Поражения первых отрядов Красной армии мы не предвидели; мы не могли предвидеть, какая степень безголовости и деморализации царит в Кремле и на верхах обезглавленной Кремлем армии. Но, все-таки, дело идет пока лишь о военном эпизоде, который не может определять нашу политическую линию. Еслиб Москва, после первого неудачного опыта, вообще отказалась от дальнейшего наступления на Финляндию, то и самый вопрос, который сегодня застилает от глаз оппозиции всю мировую обстановку, был бы снят с порядка дня. Но вряд ли на это есть надежда. Если бы, с другой стороны, Англия, Франция и Соединенные Штаты, опираясь на Скандинавию, помогли Финляндии военной силой, то финляндский вопрос растворился бы в войне между СССР и империалистскими странами.
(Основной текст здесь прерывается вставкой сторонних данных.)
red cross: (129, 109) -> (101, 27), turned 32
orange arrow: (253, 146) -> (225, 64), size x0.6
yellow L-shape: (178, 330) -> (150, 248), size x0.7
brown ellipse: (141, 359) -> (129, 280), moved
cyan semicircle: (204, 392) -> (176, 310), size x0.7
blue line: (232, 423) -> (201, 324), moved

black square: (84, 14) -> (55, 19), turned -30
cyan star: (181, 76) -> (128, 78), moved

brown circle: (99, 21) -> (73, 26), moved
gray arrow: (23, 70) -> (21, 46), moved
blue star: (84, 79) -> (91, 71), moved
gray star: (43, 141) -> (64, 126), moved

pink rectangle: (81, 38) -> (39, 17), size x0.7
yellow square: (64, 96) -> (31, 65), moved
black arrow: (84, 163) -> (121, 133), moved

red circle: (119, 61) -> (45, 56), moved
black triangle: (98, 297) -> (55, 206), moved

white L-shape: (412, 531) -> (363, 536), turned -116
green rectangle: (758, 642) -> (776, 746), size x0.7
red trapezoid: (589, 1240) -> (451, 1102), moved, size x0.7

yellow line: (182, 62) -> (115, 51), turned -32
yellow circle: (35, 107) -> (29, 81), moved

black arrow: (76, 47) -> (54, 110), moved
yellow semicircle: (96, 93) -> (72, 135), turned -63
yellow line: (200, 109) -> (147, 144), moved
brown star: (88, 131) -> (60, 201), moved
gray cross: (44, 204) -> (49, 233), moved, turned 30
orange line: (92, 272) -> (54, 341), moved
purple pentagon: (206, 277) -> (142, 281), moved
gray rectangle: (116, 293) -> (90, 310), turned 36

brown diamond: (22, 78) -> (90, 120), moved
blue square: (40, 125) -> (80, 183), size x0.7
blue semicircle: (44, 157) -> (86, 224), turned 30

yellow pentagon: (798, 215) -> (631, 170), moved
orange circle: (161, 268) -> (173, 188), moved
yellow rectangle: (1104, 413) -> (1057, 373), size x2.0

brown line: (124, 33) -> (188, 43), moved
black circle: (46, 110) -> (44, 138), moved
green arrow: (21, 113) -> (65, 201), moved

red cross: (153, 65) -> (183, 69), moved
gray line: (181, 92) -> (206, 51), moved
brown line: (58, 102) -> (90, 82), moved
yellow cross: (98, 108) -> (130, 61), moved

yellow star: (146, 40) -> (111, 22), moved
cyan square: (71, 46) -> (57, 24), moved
В этом случае, надо полагать, даже большинство оппозиционеров вспомнило бы о программе Четвертого Интернационала.

Однако, оппозицию сейчас интересуют не эти два варианта: прекращение наступления со стороны СССР или начало войны между СССР и империалистскими демократиями. Оппозицию интересует изолированный вопрос о вторжении СССР в Финляндию. Из этого и будем исходить. Если второе наступление, как надо полагать, будет лучше подготовлено и проведено, то продвижение Красной армии вглубь страны снова поставит вопросы гражданской войны в порядок дня, притом более широко, чем во время первой, позорно провалившейся попытки. Наша директива, следовательно, сохраняет полную силу, пока в порядке дня остается самый вопрос.

Что предложит, однако, оппозиция в случае успешного вторжения Красной армии в Финляндию и развития гражданской войны в этой стране? Об этом оппозиция, видимо, совершенно не думает, ибо она живет изо дня в день, от случая к случаю, цепляется за эпизоды, за отдельные фразы из передовой статьи, питается симпатиями и антипатиями, создавая себе, таким образом, суррогат платформы. Слабость эмпириков и импрессионистов всегда особенно наглядно проявляется при подходе к «конкретным политическим вопросам».

Теоретическая растерянность и политический абсентеизм.

Во всех шатаниях и метаниях оппозиции, как они ни противоречивы, есть две общие черты, которые проходят от высот теории к самым мелким эпизодам политики. Первая общая черта — отсутствие цельной концепции. Оппозиционные лидеры отрывают социологию от диалектического материализма. Они отрывают политику от социологии. В области политики они отрывают наши задачи в Польше от нашего опыта в Испании; наши задачи по отношению к Финляндии — от нашей позиции по отношению к Польше. История превращается в ряд исключительных случаев, политика — в ряд импровизаций. Мы имеем в полном смысле распад марксизма, распад теоретического мышления, распад политики на основные элементы. Эмпиризм и его молочный брат, импрессионизм, господствуют по всей линии. Вот почему идеологическое руководство принадлежит вам, т. Бернам, как противнику диалектики, как эмпирику, который не стесняется своего эмпиризма.